I personally have battled a lot with this over the years. I firmly believed that healthy living was being as skinny as possible...regardless of the measures taken to get there and how unhealthy they might actually be. Fat was evil and the most unhealthy thing. Anything to avoid being fat must be good right?
It was actually running that saved me from myself the first time, and yoga that saved me again. At some point I came to the realization that part of health must actually be the ability of your body to do the things you were asking it to. When I went to run and couldn't do what I wanted because my body was so devoid of any nutrition, I realized things needed to change. I gained weight but I became so much more capable. I grew happier too. I suppose the thing we most frequently forget about a healthy lifestyle is that it needs to encompass so much more than just physical fitness. It is getting enough sleep, it is properly nourishing yourself, it is being able to do what makes you happy. Unless your weight is the source of your unhappiness, your weight does not matter if you are miserable. Finding the things that make you happy and actively making time for your mental well-being is so incredibly important. Sure it feels good to know you look good, but there are so many more facets. Being skinny isn't so good when you can't remember what it feels like to really smile.
I love yoga and running, but you don't have to be able to run a marathon then hold bakasana for half an hour to be healthy. In fact, if you can do these things but it brings you no joy, you might be worse off.
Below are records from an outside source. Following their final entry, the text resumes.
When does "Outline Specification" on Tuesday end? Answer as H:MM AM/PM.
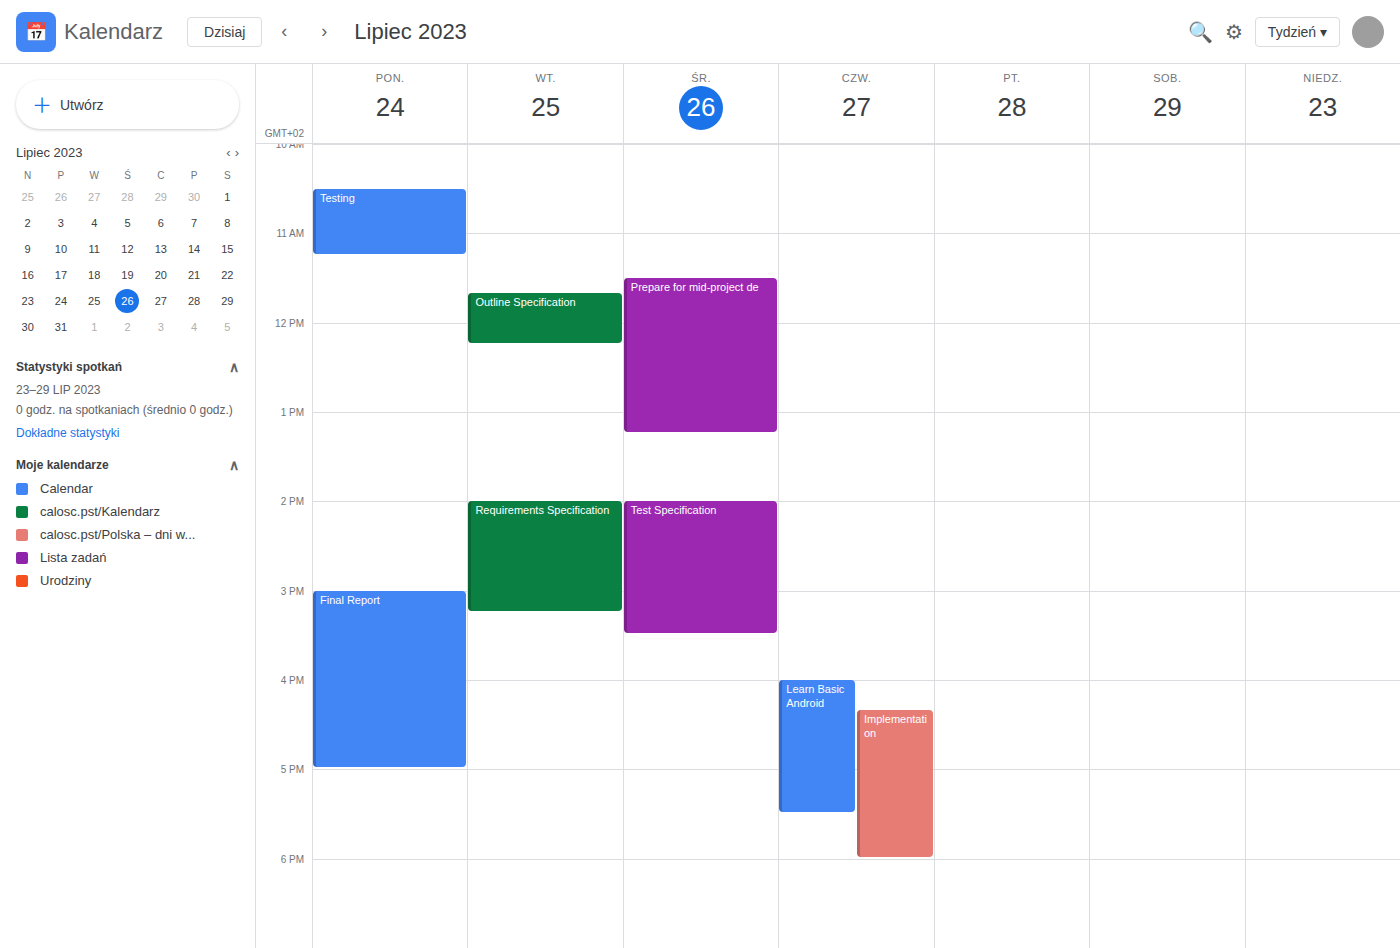
12:15 PMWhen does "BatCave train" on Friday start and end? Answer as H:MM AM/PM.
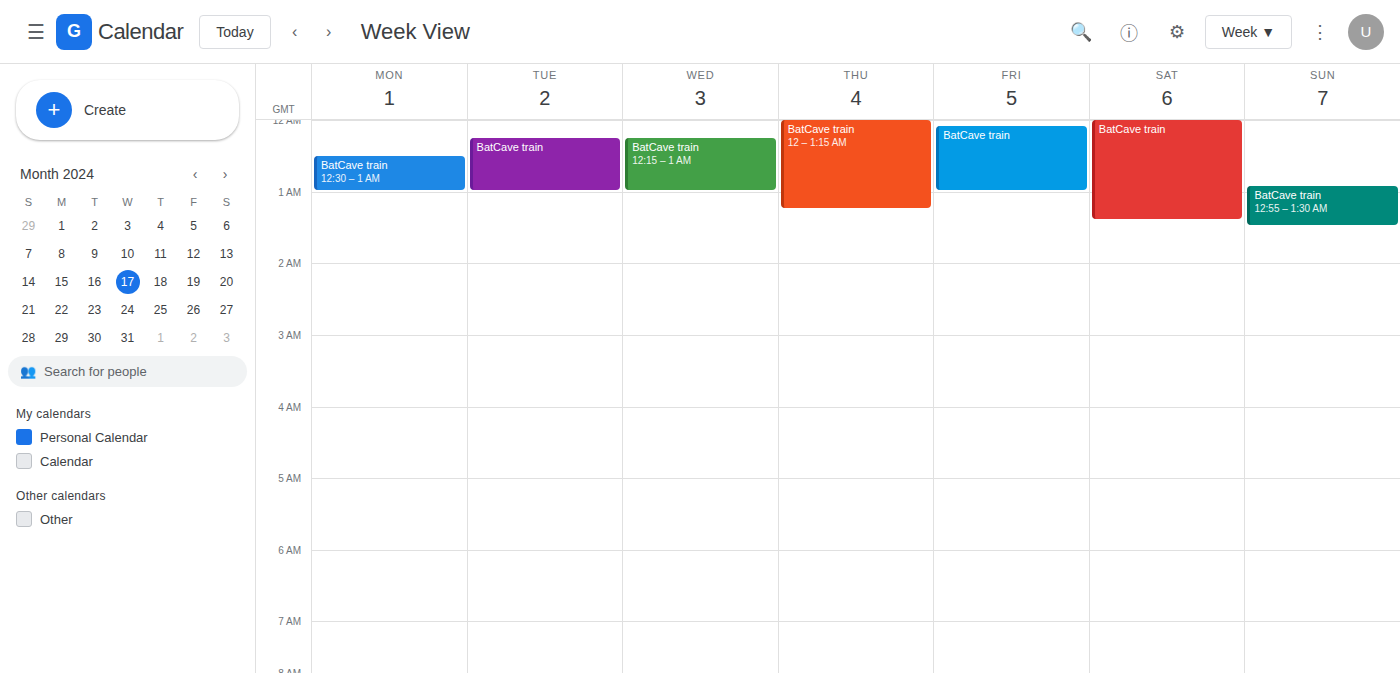
12:05 AM to 1:00 AMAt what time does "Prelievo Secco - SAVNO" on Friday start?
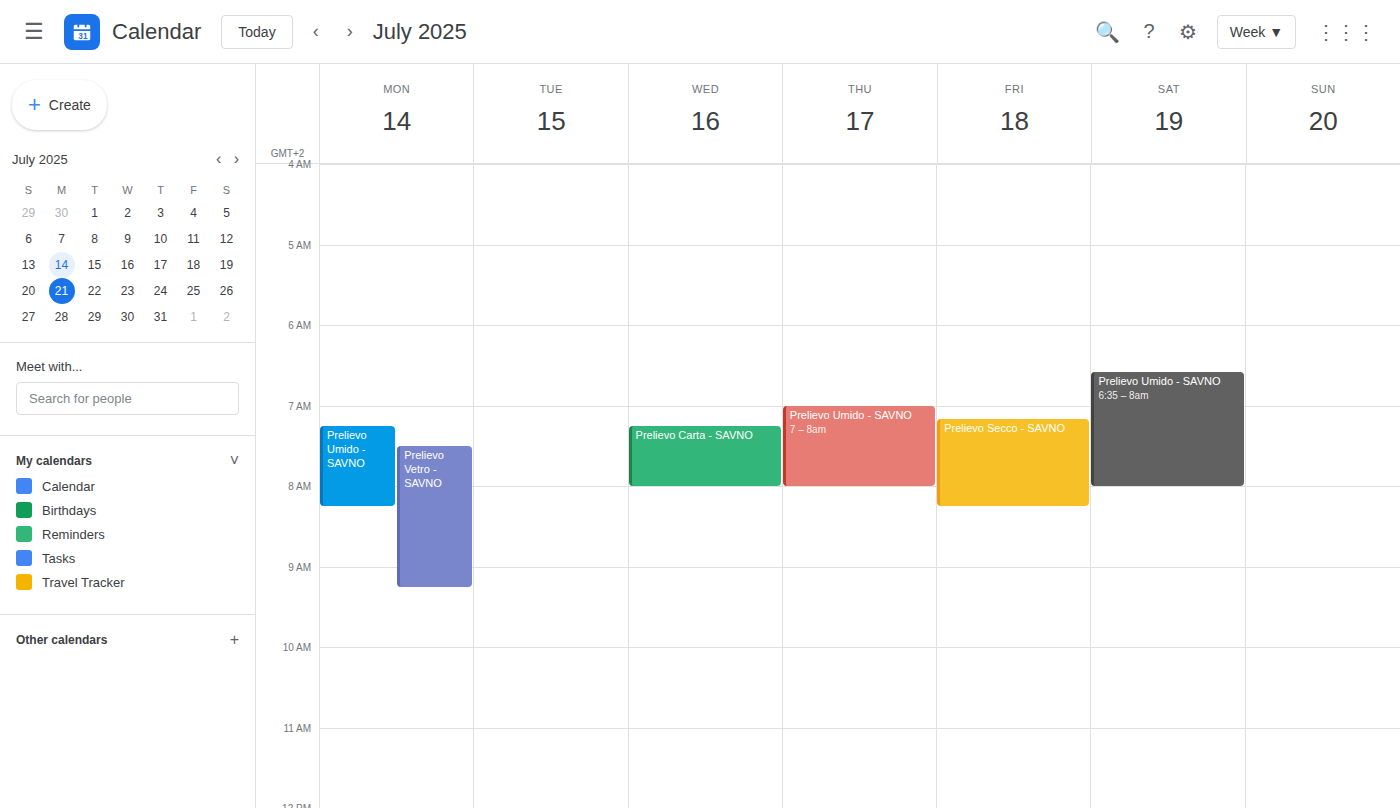
07:10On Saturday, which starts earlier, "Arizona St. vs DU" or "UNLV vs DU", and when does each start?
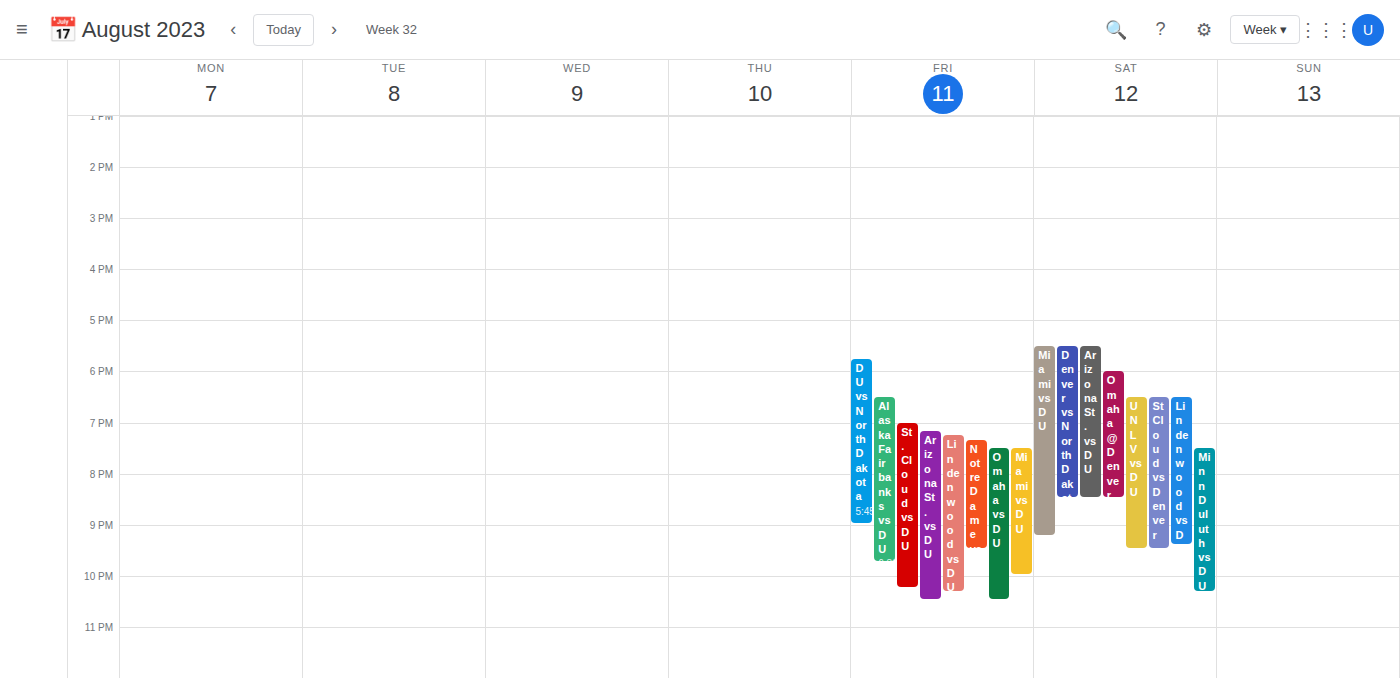
"Arizona St. vs DU" 17:30; "UNLV vs DU" 18:30.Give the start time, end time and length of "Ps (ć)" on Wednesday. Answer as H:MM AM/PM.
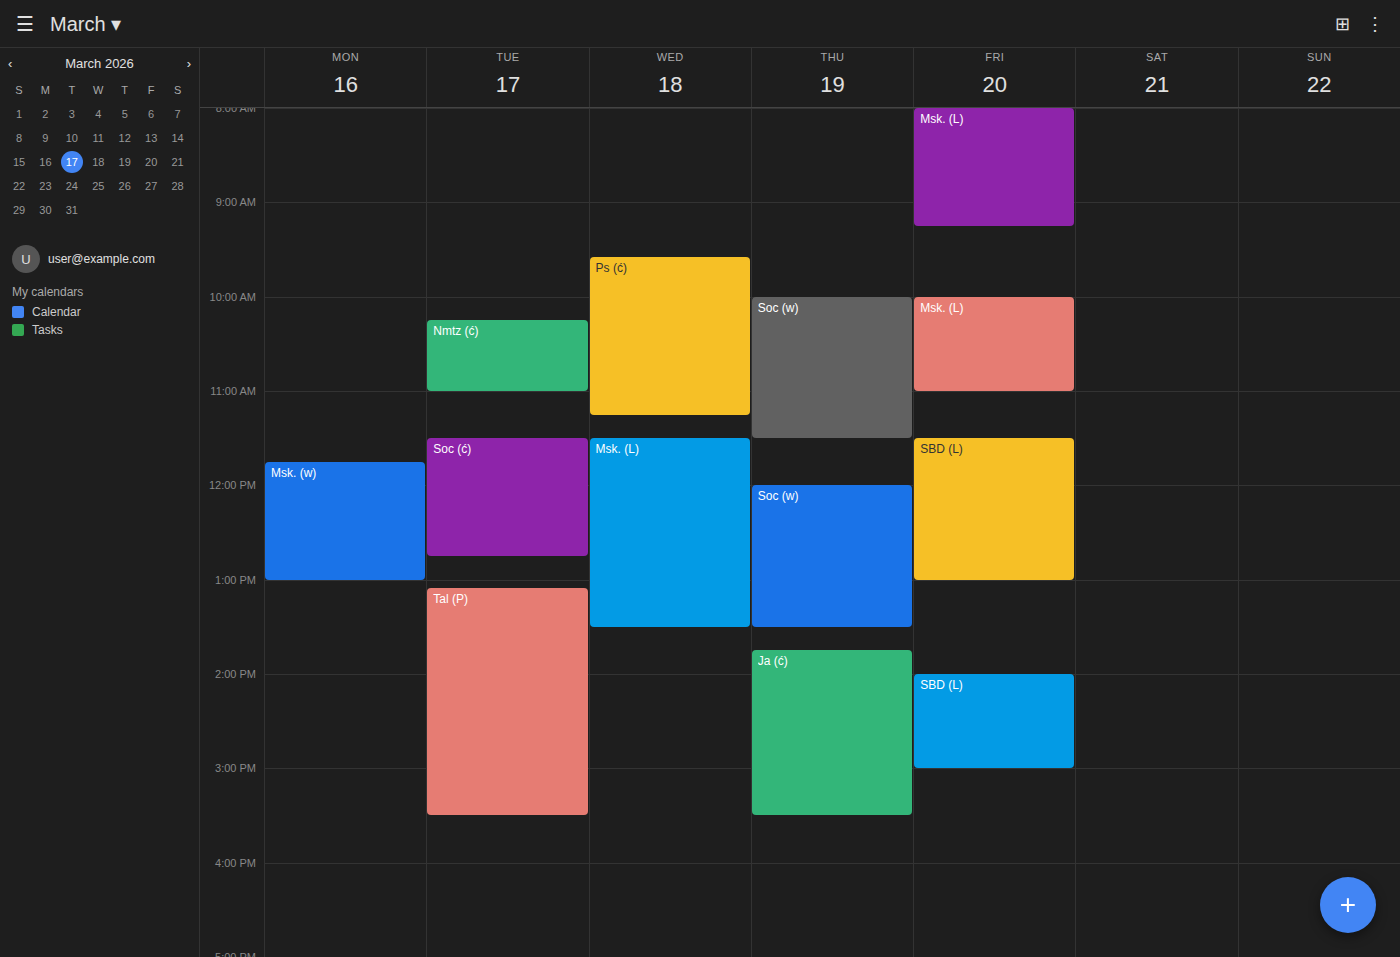
9:35 AM to 11:15 AM, 1 hour 40 minutes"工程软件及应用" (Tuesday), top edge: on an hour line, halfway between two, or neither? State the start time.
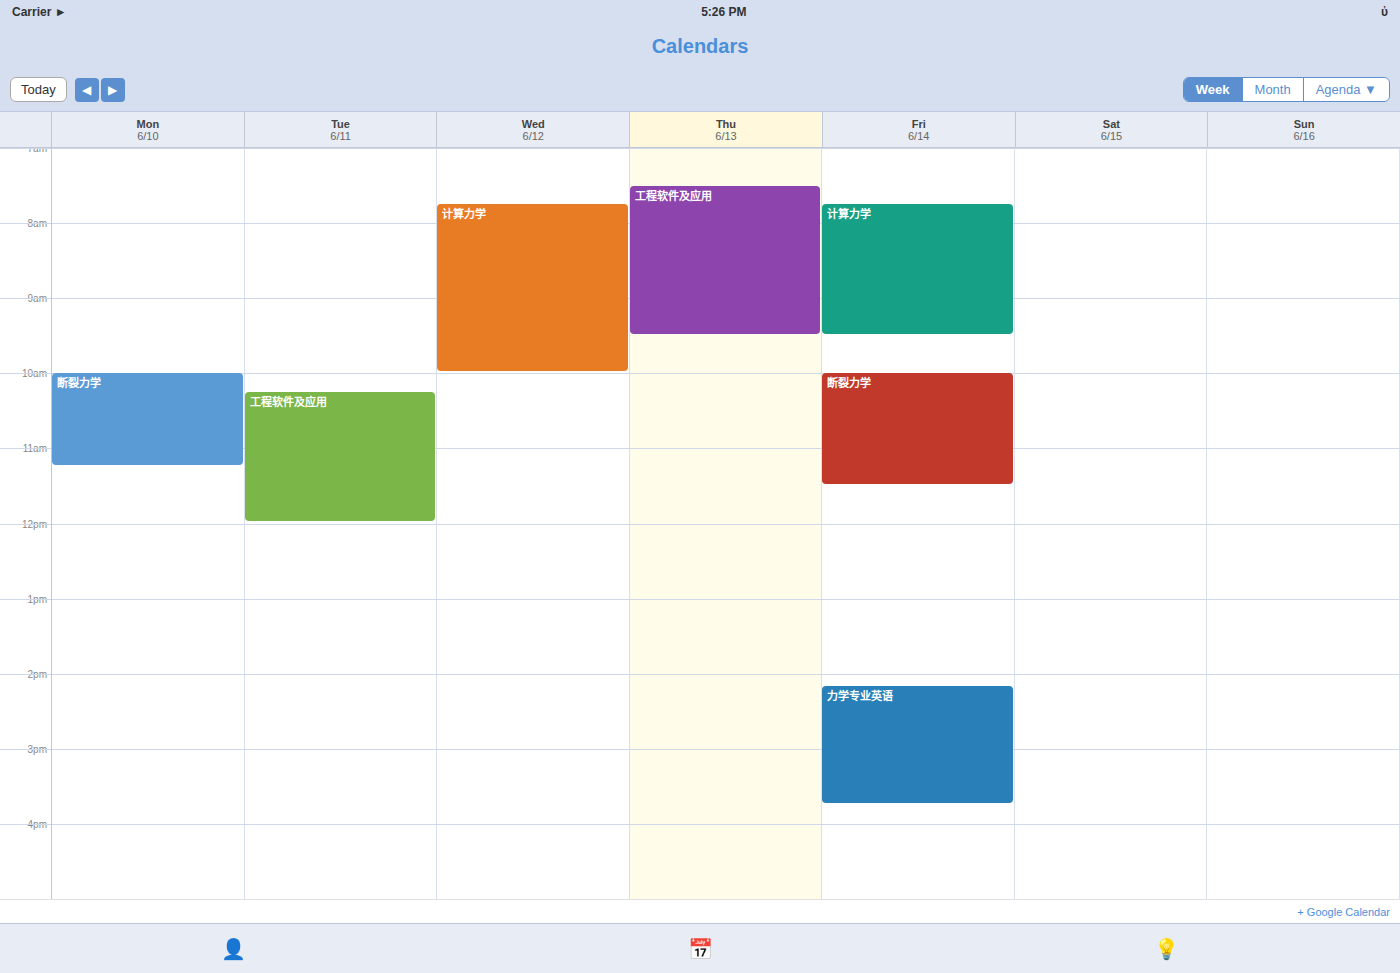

Some people eat all organic food, I settle for eating as few processed foods as I can.
Some days I want to run until I can't anymore and just lat on the ground sweating and smiling when I am done. Sometimes I would rather practice handstands than go to sleep. Sometimes I would rather stay in bed snuggling with my dog in the morning. None of these thing are wrong.
It is so easy to fall into the trap of comparing yourself to everyone around you (physically and virtually). It is easy to belittle what you do when you see that others are doing better/more. It is so easy to believe that you will be healthier when you can do what they do. When we do this we so often do it at the cost of our happiness.
While each person may have their own, unique definition of healthy living, perhaps it is nothing more or less than waking up feeling content and well then going to bed feeling the same way.